Chronological and Thematic Structure

The chronological and thematic structuring of a curriculum both come with positives and negatives. Chronological structures add stability and a more defined structure than a thematic. However, picking a chronological structure does seem to limit the area and content that can be covered. I think that it has a hard time adding perspective since it can be difficult to analyze a larger catalogue of material where students can study cultures that they might not be used to, or ones that do not get very much attention. Where as a thematic structure provides a wide range of topics that can be hand picked by the instructor, and also allows for more off the cuff substitutions of subject material. A thematic structure also seems to take much more preparation, because a chronological approach is very straight forward and largely following the same formula, and stays predominantly European focused.  Say if an instructor chose a thematic course and wanted to teach a unit on religions, it won’t just follow the ordinary “Christianity vs. Islam” narrative that is so pervasive in most world history courses. An instructor can choose to speak about the Hindu and Muslim kingdoms of India, or perhaps the impact of Confucianism in China, or its attack in a Communist China. It even allows a great starting off point for topics that are usually secondary importance. Topics like gender as written by Sharon Cohen, is something that is usually relegated to the back of a unit but are typically not pursued in such a head first strategy. However, a thematic approach allows for a different type of course that would hopefully be a breath of fresh air for students who are used to a predictable structure that does not allow for a setting that produces new and critical thinking.
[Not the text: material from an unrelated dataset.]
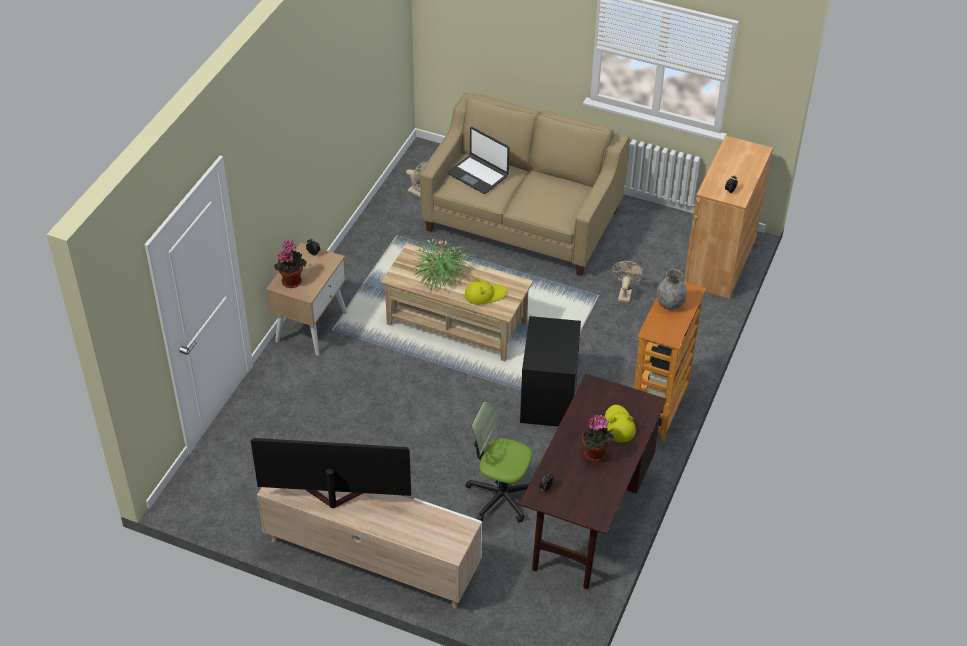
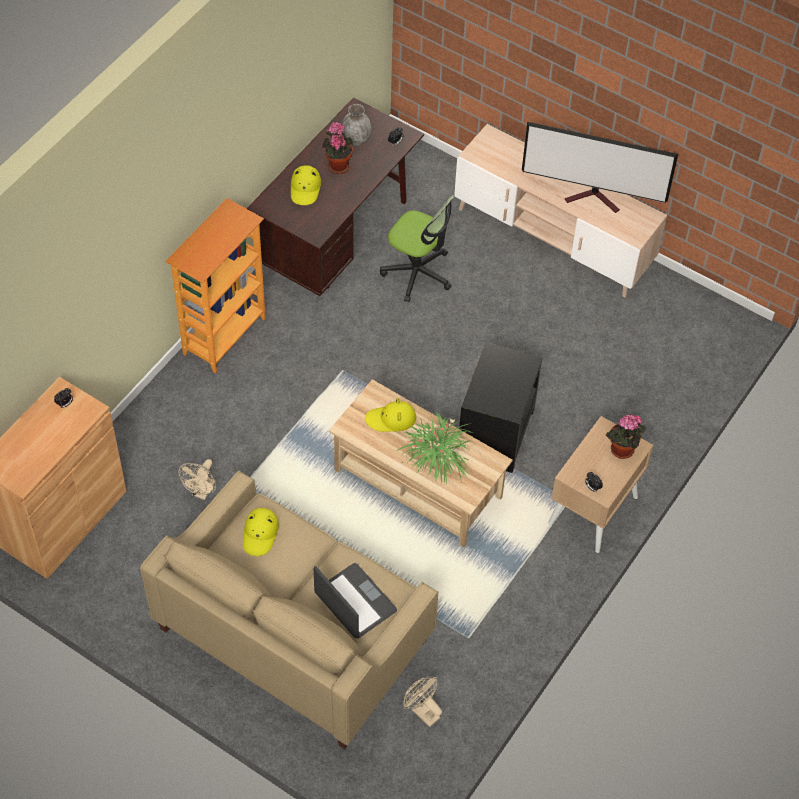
camera: 170 degrees left, 10 degrees up
(549, 397) = (337, 370): black side table -> black side table (495, 433)
(559, 202) = (260, 534): none -> yellow hat
(670, 304) = (212, 249): grey vase -> grey vase (356, 139)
I think that there is a way to have the best of worlds and keep the stability of a chronological structure, while still having the flexibility and broad ranging structure of thematic. The way I think and structure this hybrid is pretty simple. I take the chronological timeline by focusing on one civilization and everything that entails. Then you can tie that back to a thematic focus of the instructor’s choice. Take the idea of technologically advanced societies interacting with less advanced ones, this could be added onto a discussion of European colonization. There are many different branches that can be followed with a topic like this. You could follow the accounts of Spanish conquistadors like Hernan Cortes, Francisco Pizarro. While connecting it back to the response and feelings of the Aztec and Inca.